There seems to be some confusion, in my mind at least, about whether HDMI 1.3 has a different connector from the previous versions. Or is this some confusion with the new mini-HDMI that came along at the same time?:scratchhead:


----------



## Sonnie (Apr 11, 2006)

I believe 1.3 is smaller.


----------



## bobgpsr (Apr 20, 2006)

My Toshiba HD-XA2 HD DVD player has HDMI 1.3 and its connector accepted (same size) the HDMI cables I already had laying around. 

It worked on the player's menus but my old (year 2002) RCA Scenium 34" CRT HDTV with DVI/HDCP (used a HDMI to DVI adapter) would not handshake right with protected HD DVD content (just initial flashes of the content -- hoping a firmware update on the Toshiba player might help -- otherwise try RCA Scenium firmware update, or replace the old display with one of the new Toshiba 120 Hz vertical refresh LCDs coming out in July).
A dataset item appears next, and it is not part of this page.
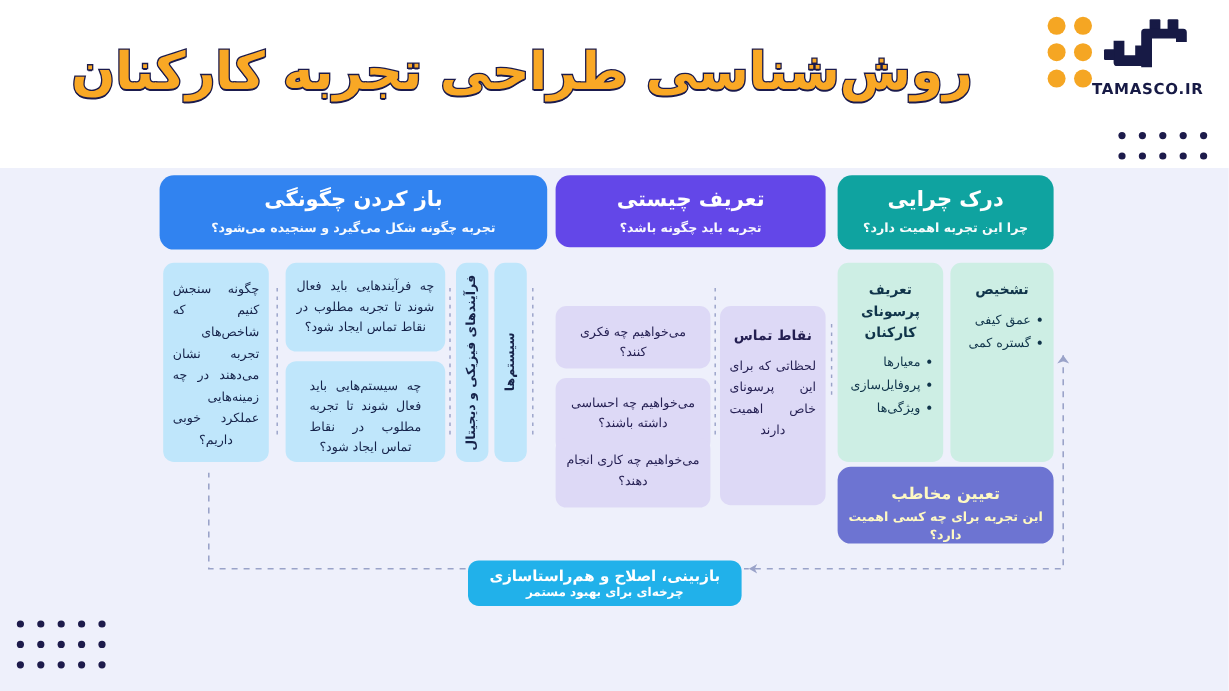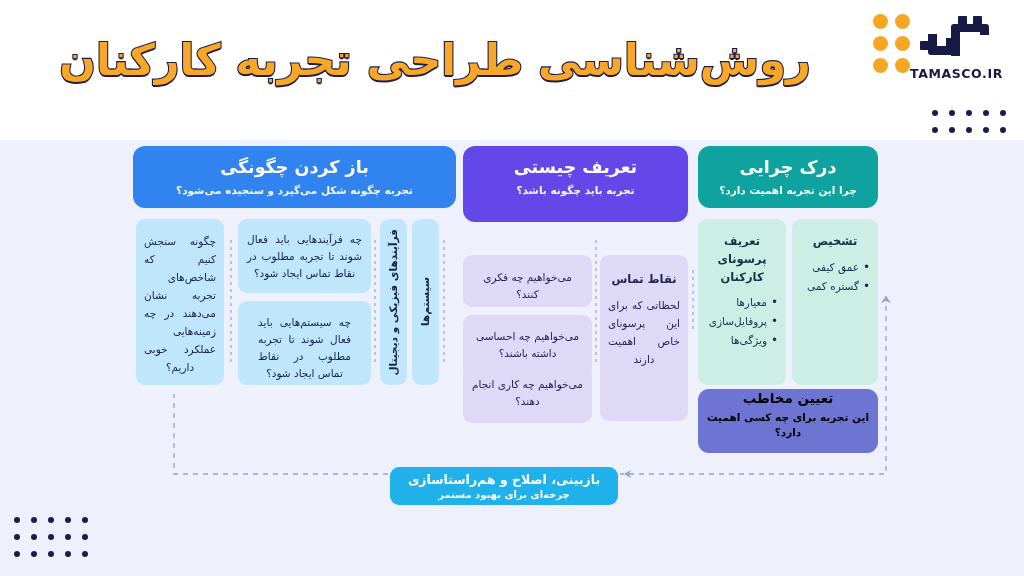"تعریف چیستی" #head-what { height: 76px -> 60px }
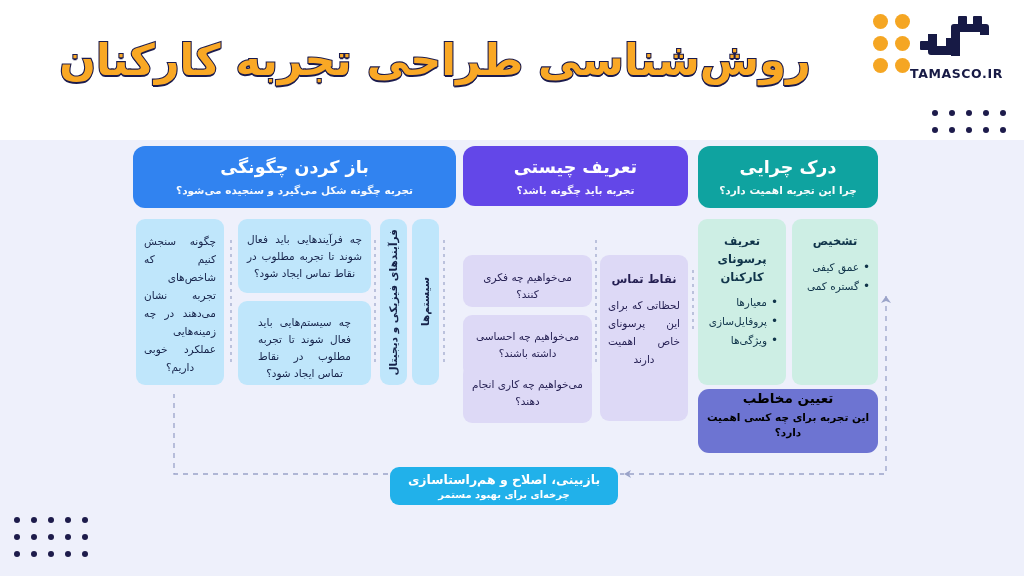"تعیین مخاطب" #box-audience { color: #000000 -> #fef9c3; padding-top: 1px -> 15px }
Component video works very well for analog CRTs anyway.

I'm going with the idea that HDMI 1.3 just offers an optional mini connector for cameras etc.


----------



## John S (May 31, 2006)

Thanks Sonnie and Bob for your replies. Bob confirms that HDMI 1.3 has the same connector, and though I have not actually seen the Sony PS3 connector, I'm pretty sure it's the same 19 pin connector used for all older versions. The confusing thing is that the mini-HDMI connector came out at the same time and many folks thought HDMI was changing the basic connector. Turns out the new connector is a miniature 19 pin version of its larger brother, making it more suitable for use on smaller equipment, such as cameras.

_"Component video works very well for analog CRTs anyway."_

I think it works very well on all displays. Even though I will be getting a new HDMI equipped flat for the bedroom, I'll be sticking with component for the time being.


----------